Si nos preguntáramos, ¿a qué ha venido Jesús? La respuesta no puede ser otra que la de liberarnos del pecado. ¿Y por qué? «podíamos seguir preguntándonos» porque el pecado nos esclaviza y somete nuestra libertad. De modo que, ya no somos libres, sino que quedamos sometidos a nuestra concupiscencia y apetencias humanas de la carne. Hacemos ─ como diría Pablo ─ lo que no queremos hacer, y no lo que queremos.
Pues bien, la misión de Jesús está claramente definida: liberarnos del pecado que mata y secuestra nuestra libertad impidiéndonos hacer el bien. Porque, ser libre es estar en actitud permanente de buscar la verdad y hacer el bien. Quien es libre no desea el mal y su voluntad está empeñada en hacer y buscar siempre el bien propio y de los demás. ¿O es que no lo has experimentado en tu propia vida?
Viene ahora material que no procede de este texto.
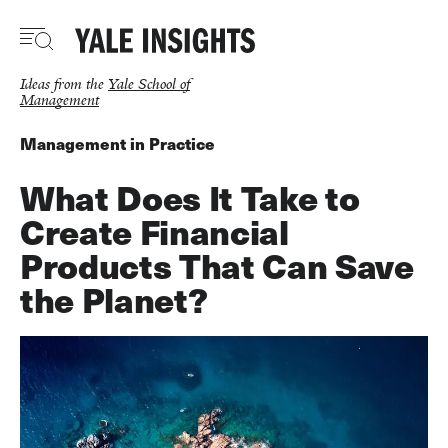
Skip
to
main
content
Ideas from the
Yale School of
Management
Management in Practice
What Does It Take to
Create Financial
Products That Can Save
the Planet?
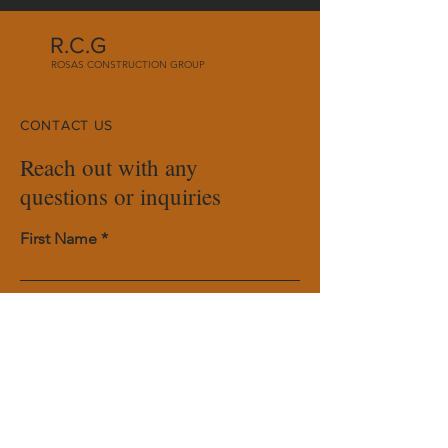
R.C.G
ROSAS CONSTRUCTION GROUP
CONTACT US
Reach out with any
questions or inquiries
First Name
Last Name
Email
Phone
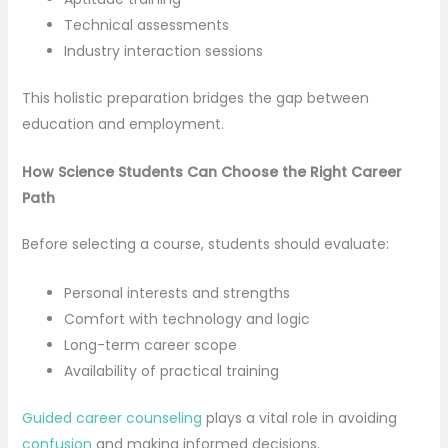
Technical assessments
Industry interaction sessions
This holistic preparation bridges the gap between
education and employment.
How Science Students Can Choose the Right Career
Path
Before selecting a course, students should evaluate:
Personal interests and strengths
Comfort with technology and logic
Long-term career scope
Availability of practical training
Guided career counseling
plays a vital role in avoiding
confusion
and making informed decisions.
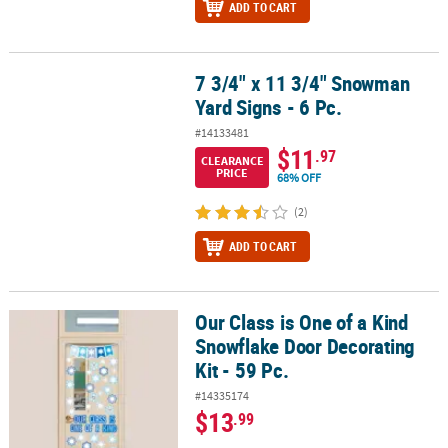
ADD TO CART
7 3/4" x 11 3/4" Snowman
7 3/4" x 11 3/4" Snowman Yard Signs - 6 Pc.
Yard Signs - 6 Pc.
#14133481
$11
.97
CLEARANCE
PRICE
68% OFF
(2)
ADD TO CART
Our Class is One of a Kind
Our Class is One of a Kind Snowflake Door Decorating Kit - 59 Pc.
Snowflake Door Decorating
Kit - 59 Pc.
#14335174
$13
.99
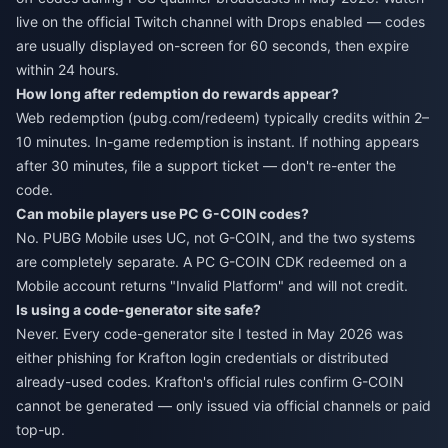
live on the official Twitch channel with Drops enabled — codes
are usually displayed on-screen for 60 seconds, then expire
within 24 hours.
How long after redemption do rewards appear?
Web redemption (pubg.com/redeem) typically credits within 2–
10 minutes. In-game redemption is instant. If nothing appears
after 30 minutes, file a support ticket — don't re-enter the
code.
Can mobile players use PC G-COIN codes?
No. PUBG Mobile uses UC, not G-COIN, and the two systems
are completely separate. A PC G-COIN CDK redeemed on a
Mobile account returns "Invalid Platform" and will not credit.
Is using a code-generator site safe?
Never. Every code-generator site I tested in May 2026 was
either phishing for Krafton login credentials or distributed
already-used codes. Krafton's official rules confirm G-COIN
cannot be generated — only issued via official channels or paid
top-up.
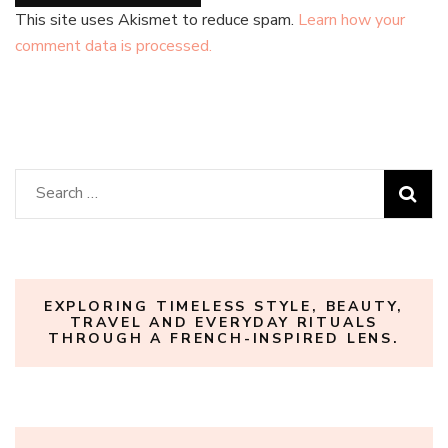
This site uses Akismet to reduce spam.
Learn how your
comment data is processed.
Search
for:
EXPLORING TIMELESS STYLE, BEAUTY,
TRAVEL AND EVERYDAY RITUALS
THROUGH A FRENCH-INSPIRED LENS.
Cuando te has sentido libre has deseado y querido hacer el bien. Otra cosa que, nuestra debilidad y naturaleza herida ─ por el pecado ─ nos pueda y nos someta.
Para eso llama a Leví – Mateo – al pasar y verlo sentado en su mesa de recaudador de impuestos para los romanos. Sucede que Mateo responde y le sigue. Se supone que, Mateo estaba inquieto y algo había oído y le atraía de Jesús. Aquel seguimiento perdura hasta hoy. Le siguió el resto de su vida – fue uno de sus doce apóstoles y evangelista - en este mundo y está con Él, en el otro, eternamente.
Sin embargo, la cuestión que nos ataña a nosotros es otra distinta. No tanto el testimonio de san Mateo, que ya nos lo ha dejado escrito en el Evangelio, sino nuestra respuesta a la llamada del Señor. Porque, también a ti y a mí nos llama el Señor. A nosotros y a todos los que continuamos peregrinando por este mundo todavía. Y nos invita a seguir, a escuchar su Palabra y a tratar de vivirla – asistidos por el Espíritu Santo – que ha bajado sobre nosotros en la hora de nuestro bautismo. El mismo Espíritu Santo que asistió y estuvo con Jesús. Por tanto, reflexionemos al respecto.